We introduce a new class of hybrid preconditioners for solving parametric linear systems of equations. The proposed preconditioners are constructed by hybridizing the deep operator network, namely DeepONet, with standard iterative methods. Exploiting the spectral bias, DeepONet-based components are harnessed to address low-frequency error components, while conventional iterative methods are employed to mitigate high-frequency error components. Our preconditioning framework comprises two distinct hybridization approaches: direct preconditioning (DP) and trunk basis (TB) approaches. In the DP approach, DeepONet is used to approximate an action of an inverse operator to a vector during each preconditioning step. In contrast, the TB approach extracts basis functions from the trained DeepONet to construct a map to a smaller subspace, in which the low-frequency component of the error can be effectively eliminated. Our numerical results demonstrate that utilizing the TB approach enhances the convergence of Krylov methods by a large margin compared to standard non-hybrid preconditioning strategies. Moreover, the proposed hybrid preconditioners exhibit robustness across a wide range of model parameters and problem resolutions.

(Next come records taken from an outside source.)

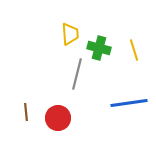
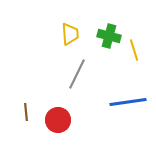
green cross: moved 10 px right, 12 px up
gray line: rotated 12 degrees clockwise
blue line: moved 1 px left, 1 px up
red circle: moved 2 px down
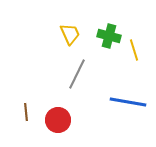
yellow trapezoid: rotated 20 degrees counterclockwise
blue line: rotated 18 degrees clockwise
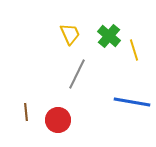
green cross: rotated 25 degrees clockwise
blue line: moved 4 px right
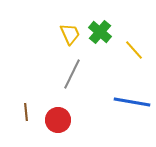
green cross: moved 9 px left, 4 px up
yellow line: rotated 25 degrees counterclockwise
gray line: moved 5 px left
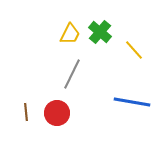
yellow trapezoid: rotated 50 degrees clockwise
red circle: moved 1 px left, 7 px up
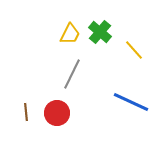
blue line: moved 1 px left; rotated 15 degrees clockwise
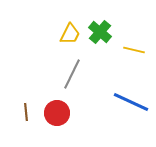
yellow line: rotated 35 degrees counterclockwise
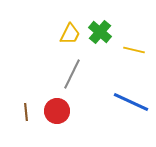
red circle: moved 2 px up
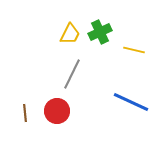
green cross: rotated 25 degrees clockwise
brown line: moved 1 px left, 1 px down
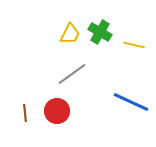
green cross: rotated 35 degrees counterclockwise
yellow line: moved 5 px up
gray line: rotated 28 degrees clockwise
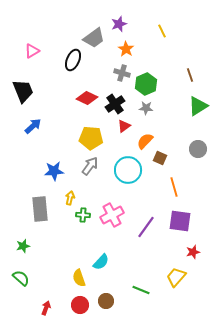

翻译：本文提出一类新的混合预处理方法，用于求解参数化线性方程组。所提预处理算子通过将深度算子网络（即DeepONet）与标准迭代方法进行混合构造。利用谱偏差特性，基于DeepONet的组件被用于处理低频误差分量，而传统迭代方法则用于缓解高频误差分量。我们的预处理框架包含两种不同的混合策略：直接预处理（DP）方法和基函数（TB）方法。在DP方法中，DeepONet用于在每个预处理步骤中近似逆算子对向量的作用；而TB方法则从训练好的DeepONet中提取基函数，构建到低维子空间的映射，在该子空间中误差的低频分量可被有效消除。数值结果表明，与标准非混合预处理策略相比，采用TB方法能大幅提升Krylov方法的收敛性能。此外，所提出的混合预处理方法在广泛的模型参数和问题分辨率下均展现出鲁棒性。